Object localization data
*** Block opens ***
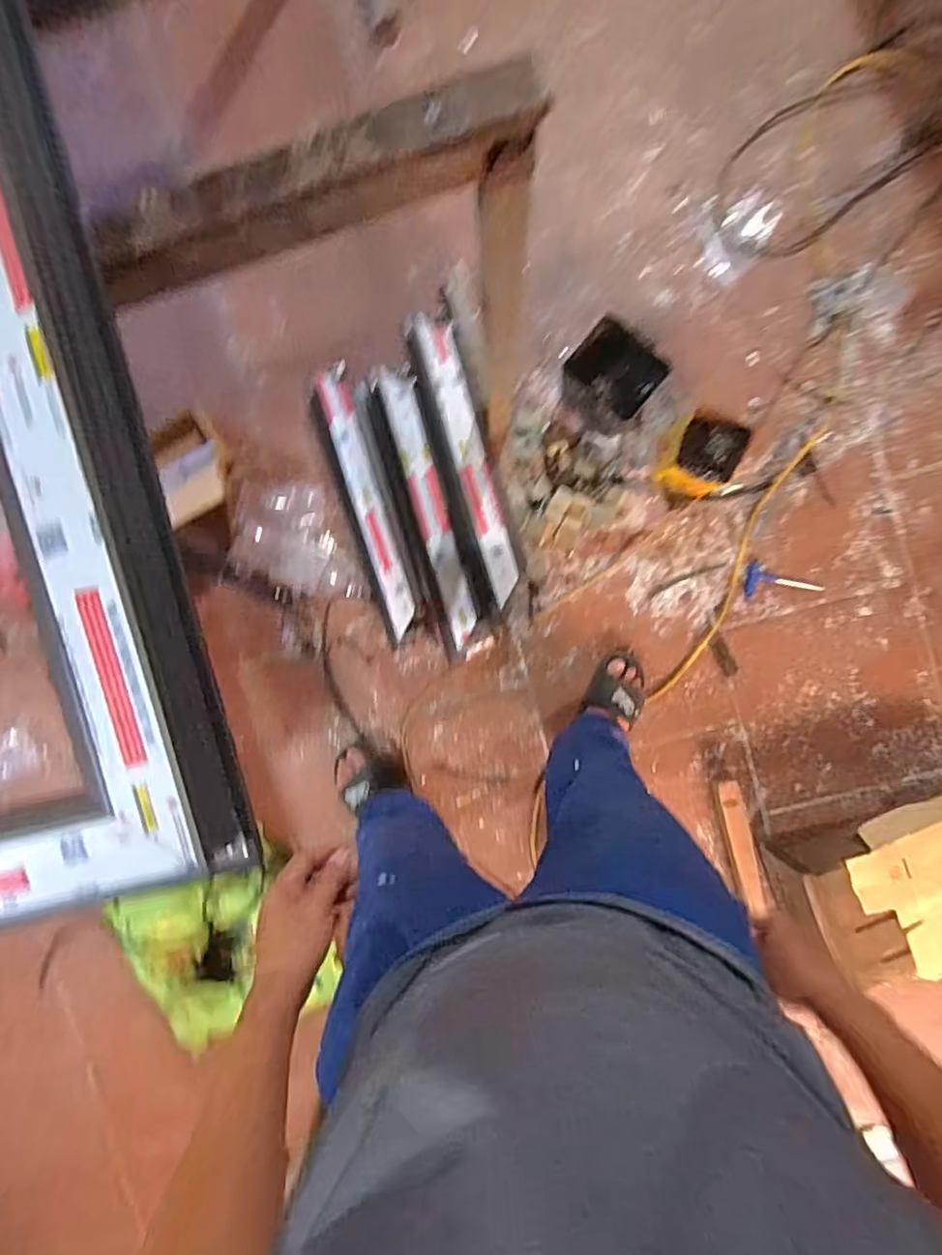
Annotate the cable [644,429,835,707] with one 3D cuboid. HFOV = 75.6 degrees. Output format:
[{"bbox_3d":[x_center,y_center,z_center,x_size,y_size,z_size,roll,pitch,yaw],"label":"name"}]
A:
[{"bbox_3d":[0.541,-0.113,1.235,0.061,0.013,0.627,28,97,0],"label":"cable"}]

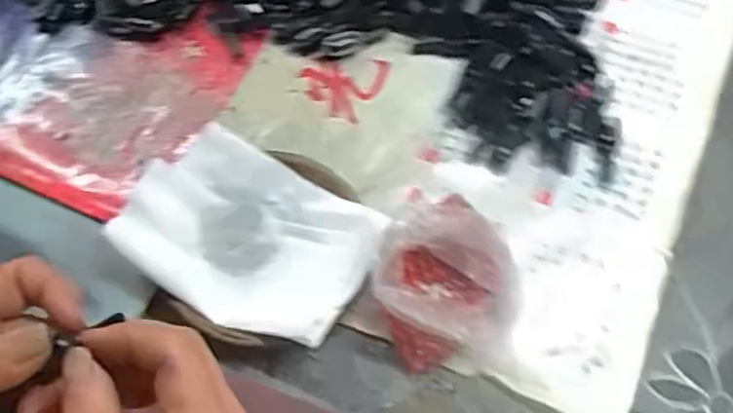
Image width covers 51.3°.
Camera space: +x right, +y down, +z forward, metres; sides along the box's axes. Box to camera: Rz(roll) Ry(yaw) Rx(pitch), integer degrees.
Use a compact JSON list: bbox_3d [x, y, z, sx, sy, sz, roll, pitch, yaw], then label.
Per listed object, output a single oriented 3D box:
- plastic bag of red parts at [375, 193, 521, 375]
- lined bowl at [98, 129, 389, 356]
[{"bbox_3d":[0.043,0.039,0.399,0.071,0.031,0.086,0,66,1],"label":"plastic bag of red parts"},{"bbox_3d":[-0.064,0.019,0.414,0.130,0.029,0.110,28,69,13],"label":"lined bowl"}]

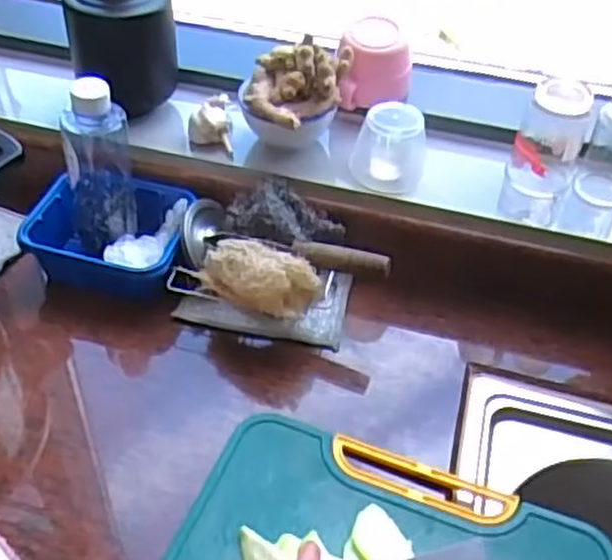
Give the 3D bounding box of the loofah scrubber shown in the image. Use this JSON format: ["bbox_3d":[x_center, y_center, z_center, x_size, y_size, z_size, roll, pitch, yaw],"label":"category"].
[{"bbox_3d":[-0.039,0.000,0.646,0.103,0.045,0.043,18,46,14],"label":"loofah scrubber"}]

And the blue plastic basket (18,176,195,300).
[{"bbox_3d":[-0.183,-0.044,0.728,0.139,0.060,0.115,12,45,8],"label":"blue plastic basket"}]

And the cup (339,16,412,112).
[{"bbox_3d":[0.072,-0.217,0.759,0.070,0.068,0.079,5,44,1],"label":"cup"}]

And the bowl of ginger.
[{"bbox_3d":[-0.010,-0.161,0.706,0.099,0.098,0.080,0,44,-4],"label":"bowl of ginger"}]

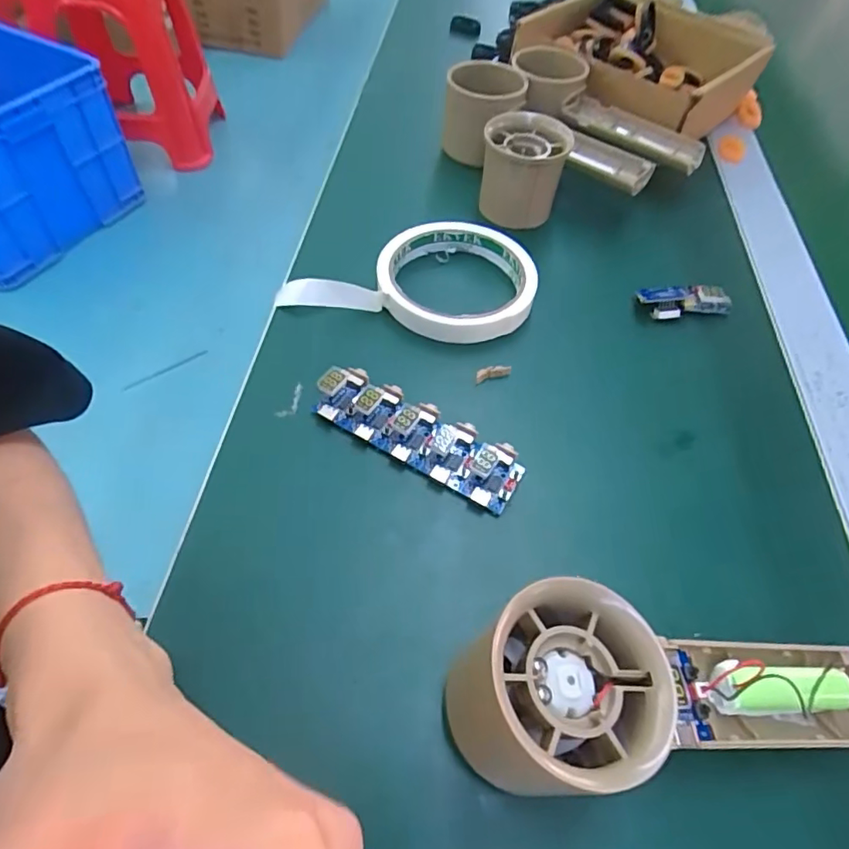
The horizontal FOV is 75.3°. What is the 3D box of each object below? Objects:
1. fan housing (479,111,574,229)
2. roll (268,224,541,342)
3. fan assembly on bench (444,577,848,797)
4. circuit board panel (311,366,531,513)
[{"bbox_3d":[0.066,-0.172,0.376,0.053,0.059,0.055,14,56,5],"label":"fan housing"},{"bbox_3d":[-0.005,-0.092,0.334,0.141,0.020,0.085,12,56,3],"label":"roll"},{"bbox_3d":[0.089,0.089,0.188,0.159,0.058,0.058,1,56,-5],"label":"fan assembly on bench"},{"bbox_3d":[-0.003,0.004,0.271,0.107,0.017,0.031,28,58,14],"label":"circuit board panel"}]

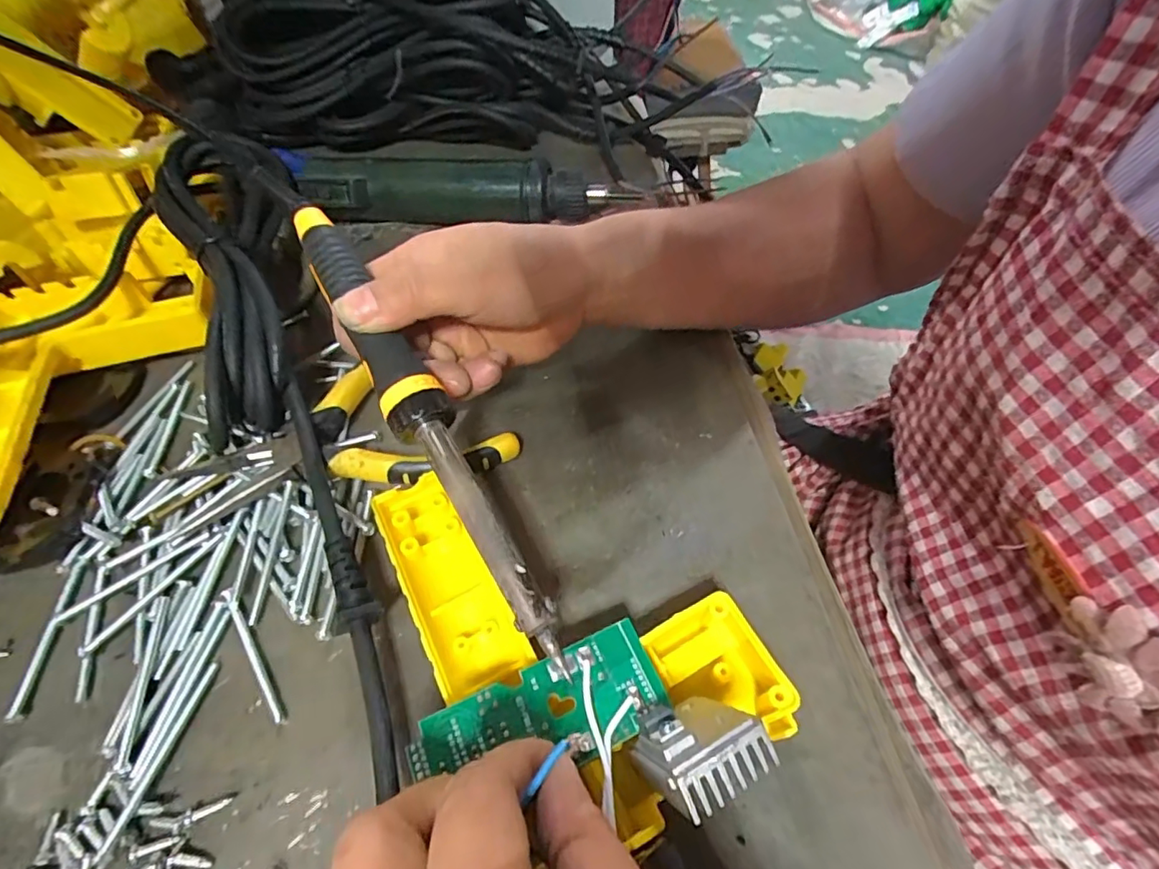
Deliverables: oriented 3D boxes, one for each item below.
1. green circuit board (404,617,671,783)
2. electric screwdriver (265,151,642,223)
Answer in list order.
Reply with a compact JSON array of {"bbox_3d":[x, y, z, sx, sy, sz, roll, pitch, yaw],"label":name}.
[{"bbox_3d":[-0.013,0.088,0.175,0.080,0.004,0.034,-11,54,-16],"label":"green circuit board"},{"bbox_3d":[-0.083,-0.167,0.371,0.234,0.034,0.032,5,54,4],"label":"electric screwdriver"}]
*** Block closes ***
What to work on: Write out every line above exactly, minus images.

The answer:
Annotate the cable [644,429,835,707] with one 3D cuboid. HFOV = 75.6 degrees. Output format:
[{"bbox_3d":[x_center,y_center,z_center,x_size,y_size,z_size,roll,pitch,yaw],"label":"name"}]
A:
[{"bbox_3d":[0.541,-0.113,1.235,0.061,0.013,0.627,28,97,0],"label":"cable"}]

Image width covers 51.3°.
Camera space: +x right, +y down, +z forward, metres; sides along the box's axes. Box to camera: Rz(roll) Ry(yaw) Rx(pitch), integer degrees.
Use a compact JSON list: bbox_3d [x, y, z, sx, sy, sz, roll, pitch, yaw], then label.
Per listed object, output a single oriented 3D box:
- plastic bag of red parts at [375, 193, 521, 375]
- lined bowl at [98, 129, 389, 356]
[{"bbox_3d":[0.043,0.039,0.399,0.071,0.031,0.086,0,66,1],"label":"plastic bag of red parts"},{"bbox_3d":[-0.064,0.019,0.414,0.130,0.029,0.110,28,69,13],"label":"lined bowl"}]

Give the 3D bounding box of the loofah scrubber shown in the image. Use this JSON format: ["bbox_3d":[x_center, y_center, z_center, x_size, y_size, z_size, roll, pitch, yaw],"label":"category"].
[{"bbox_3d":[-0.039,0.000,0.646,0.103,0.045,0.043,18,46,14],"label":"loofah scrubber"}]

And the blue plastic basket (18,176,195,300).
[{"bbox_3d":[-0.183,-0.044,0.728,0.139,0.060,0.115,12,45,8],"label":"blue plastic basket"}]

And the cup (339,16,412,112).
[{"bbox_3d":[0.072,-0.217,0.759,0.070,0.068,0.079,5,44,1],"label":"cup"}]

And the bowl of ginger.
[{"bbox_3d":[-0.010,-0.161,0.706,0.099,0.098,0.080,0,44,-4],"label":"bowl of ginger"}]

The horizontal FOV is 75.3°. What is the 3D box of each object below? Objects:
1. fan housing (479,111,574,229)
2. roll (268,224,541,342)
3. fan assembly on bench (444,577,848,797)
4. circuit board panel (311,366,531,513)
[{"bbox_3d":[0.066,-0.172,0.376,0.053,0.059,0.055,14,56,5],"label":"fan housing"},{"bbox_3d":[-0.005,-0.092,0.334,0.141,0.020,0.085,12,56,3],"label":"roll"},{"bbox_3d":[0.089,0.089,0.188,0.159,0.058,0.058,1,56,-5],"label":"fan assembly on bench"},{"bbox_3d":[-0.003,0.004,0.271,0.107,0.017,0.031,28,58,14],"label":"circuit board panel"}]

Deliverables: oriented 3D boxes, one for each item below.
1. green circuit board (404,617,671,783)
2. electric screwdriver (265,151,642,223)
Answer in list order.
Reply with a compact JSON array of {"bbox_3d":[x, y, z, sx, sy, sz, roll, pitch, yaw],"label":name}.
[{"bbox_3d":[-0.013,0.088,0.175,0.080,0.004,0.034,-11,54,-16],"label":"green circuit board"},{"bbox_3d":[-0.083,-0.167,0.371,0.234,0.034,0.032,5,54,4],"label":"electric screwdriver"}]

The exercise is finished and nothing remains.